O empresário Paulo Neves fala em classe paupérrima num país que pode ver desaparecer a classe média, onde a banca não funciona.

“A banca vive da venda de divisas e do financiamento ao Estado. É impossível fazermos projectos com margens de lucros pelos bancos em taxas de 20 a 30 por cento. O país tem tudo para ser rico, mas as políticas não são certas. Qualquer dia temos um país só de ricos, daqueles que se apoderaram do erário público, e sem uma classe média. Vamos produzir para quem?’’, Neves.

A produção actual disponível, insuficiente para a demanda, não é escoada, conforme exemplifica o fazendeiro Manuel Monteiro, membro do Conselho da República, um dos maiores produtores de banana e hortícolas.

‘’O primeiro constrangimento é o acesso para Luanda, já que o mau estado da via cria constrangimentos, sendo uma delas a destruição das viaturas. Felizmente, as notícias dizem que as coisas vão melhorando. Por outro lado, quando há crise o próprio consumo entra numa fase de esfriamento’’, lamenta aquele empresário.

A revisão do OGE/2019, já criticada pela UNITA, na oposição, pode implicar cortes nas despesas capitais, por via dos quais o Estado cria condições favoráveis ao ambiente de negócios.

O economista e consultor empresarial Janísio Salomão aborda esta questão na perspectiva da competitividade

“Estamos a falar de problemas infra-estruturais, um deles a energia, que não existe nos campos de produção e nas indústrias. As fontes alternativas precisam de combustível, para não falar da água e das estradas. Isto encarece a produção nacional, que quando comparada, por exemplo, com o que vem da Namíbia fica mais caro ao consumidor. E mais, às vezes o importado tem mais qualidade, por isso não podemos falar de competitividade’’, diz Salomão.

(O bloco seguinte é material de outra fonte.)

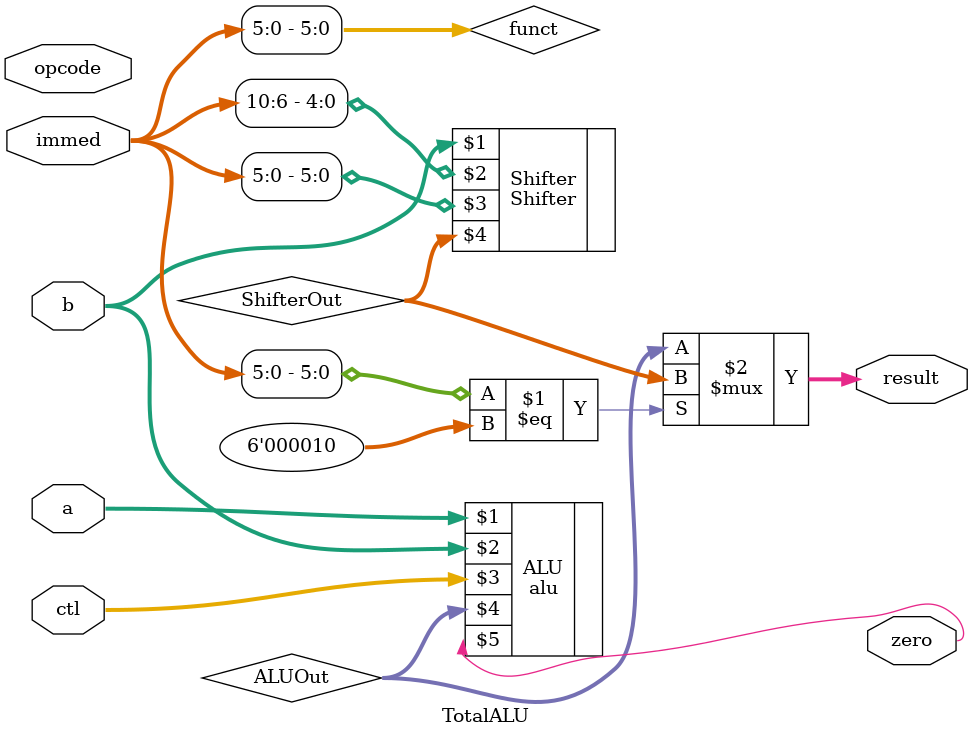
<source format=v>
module TotalALU(a, b, opcode, immed, ctl, result, zero);

	input [31:0] a ;
	input [31:0] b ;
	input [5:0] opcode;
	input [15:0] immed ;
	input [2:0] ctl;
	output [31:0] result ;
	output zero;

	wire [5:0] funct;
	wire [31:0] ALUOut, ShifterOut, SltiOut ;

	assign funct = immed[5:0];
	
	alu ALU(a, b, ctl, ALUOut, zero);
	Shifter Shifter(b, immed[10:6], funct, ShifterOut);
	// slti SLTI(a, immed, SltiOut);

	assign result = (funct == 6'b000010) ? ShifterOut : 
					 ALUOut;

endmodule
</source>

Na última sessão de apresentação do Prodesi, programa de apoio à produção, diversificação das exportações e substituição das importações, para o qual o Governo disponibilizou 13 mil milhões de kwanzas, o ministro de Estado para a Coordenação Económica, Manuel Nunes Júnior, garantiu empenho do Executivo na luta pela estabilidade política e macroeconómica.